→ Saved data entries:
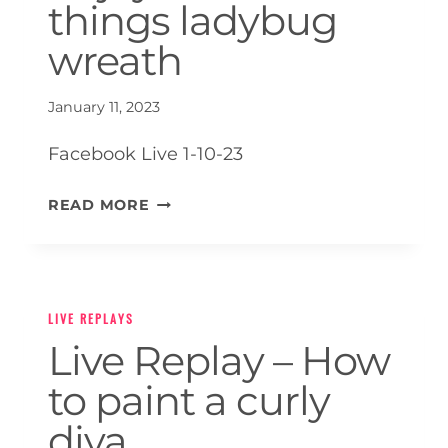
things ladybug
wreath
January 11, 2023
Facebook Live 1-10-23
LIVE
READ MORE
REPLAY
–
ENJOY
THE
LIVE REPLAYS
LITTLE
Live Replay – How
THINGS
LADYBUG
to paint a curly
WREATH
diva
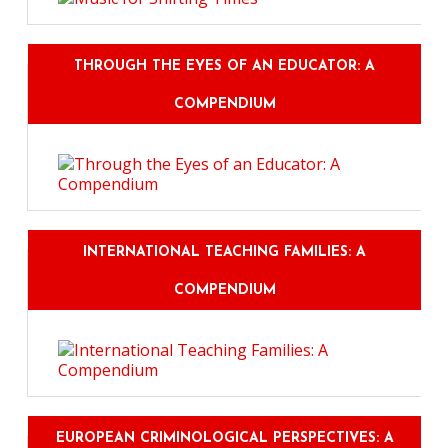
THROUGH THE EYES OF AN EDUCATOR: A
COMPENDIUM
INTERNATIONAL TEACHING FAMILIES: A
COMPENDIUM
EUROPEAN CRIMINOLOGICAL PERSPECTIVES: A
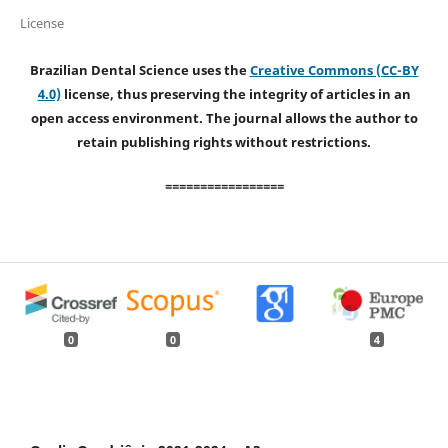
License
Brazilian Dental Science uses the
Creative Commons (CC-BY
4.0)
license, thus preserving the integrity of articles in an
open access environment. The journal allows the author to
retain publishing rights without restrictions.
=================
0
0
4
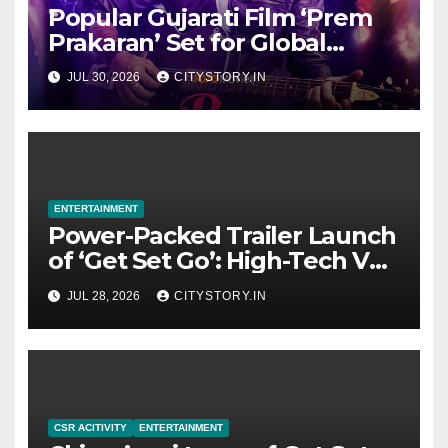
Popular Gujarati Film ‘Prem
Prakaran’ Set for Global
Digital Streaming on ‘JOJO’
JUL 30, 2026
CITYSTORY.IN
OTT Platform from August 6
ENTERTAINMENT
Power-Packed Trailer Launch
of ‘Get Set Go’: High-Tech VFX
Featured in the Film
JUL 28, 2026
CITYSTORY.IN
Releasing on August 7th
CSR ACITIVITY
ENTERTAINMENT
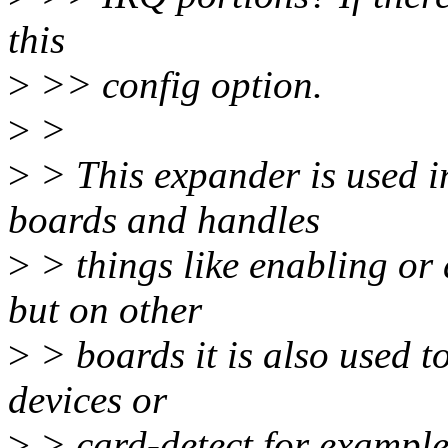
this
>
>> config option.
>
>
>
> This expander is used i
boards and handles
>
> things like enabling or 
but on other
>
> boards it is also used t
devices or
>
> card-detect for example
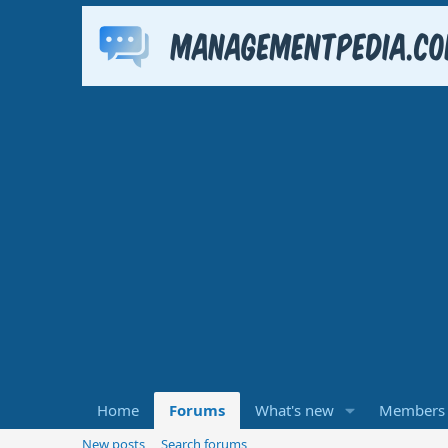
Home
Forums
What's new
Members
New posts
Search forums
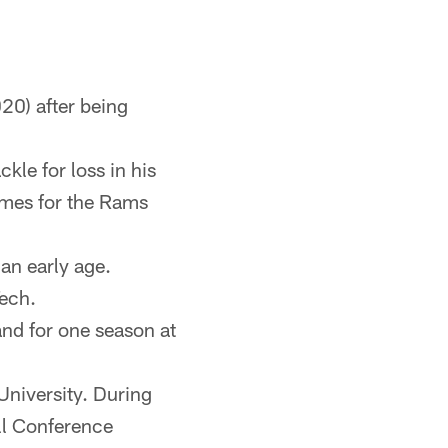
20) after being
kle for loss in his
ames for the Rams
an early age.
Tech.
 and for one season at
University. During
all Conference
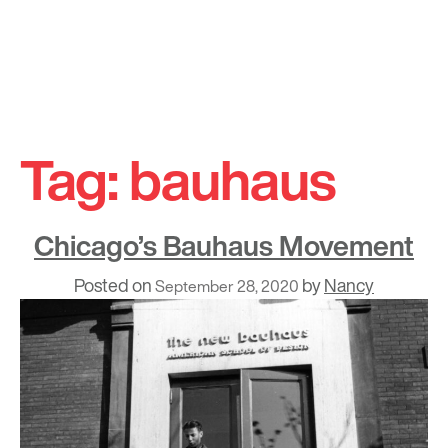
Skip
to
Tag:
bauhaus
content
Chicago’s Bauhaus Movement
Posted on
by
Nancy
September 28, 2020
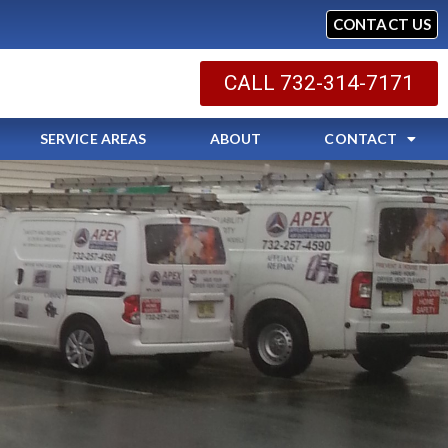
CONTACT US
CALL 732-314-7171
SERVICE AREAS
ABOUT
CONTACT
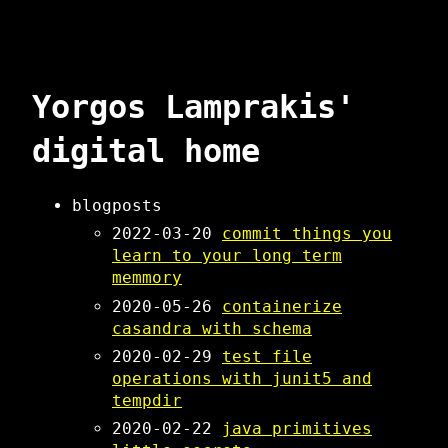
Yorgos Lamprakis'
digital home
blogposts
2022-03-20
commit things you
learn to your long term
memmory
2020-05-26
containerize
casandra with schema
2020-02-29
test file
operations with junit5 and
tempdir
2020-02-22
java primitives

→ Action item: Your copy should begin at the line containing "like enabling or" and end at the last line of the data above, matching each line exactly and holding no pictures.

→ The answer:
> things like enabling or 
but on other
>
> boards it is also used t
devices or
>
> card-detect for example
Home
Forums
What's new
Members
New posts
Search forums
20) after being
kle for loss in his
ames for the Rams
an early age.
Tech.
 and for one season at
University. During
all Conference
Skip
to
Tag:
bauhaus
content
Chicago’s Bauhaus Movement
Posted on
by
Nancy
September 28, 2020
CONTACT US
CALL 732-314-7171
SERVICE AREAS
ABOUT
CONTACT
Yorgos Lamprakis'
digital home
blogposts
2022-03-20
commit things you
learn to your long term
memmory
2020-05-26
containerize
casandra with schema
2020-02-29
test file
operations with junit5 and
tempdir
2020-02-22
java primitives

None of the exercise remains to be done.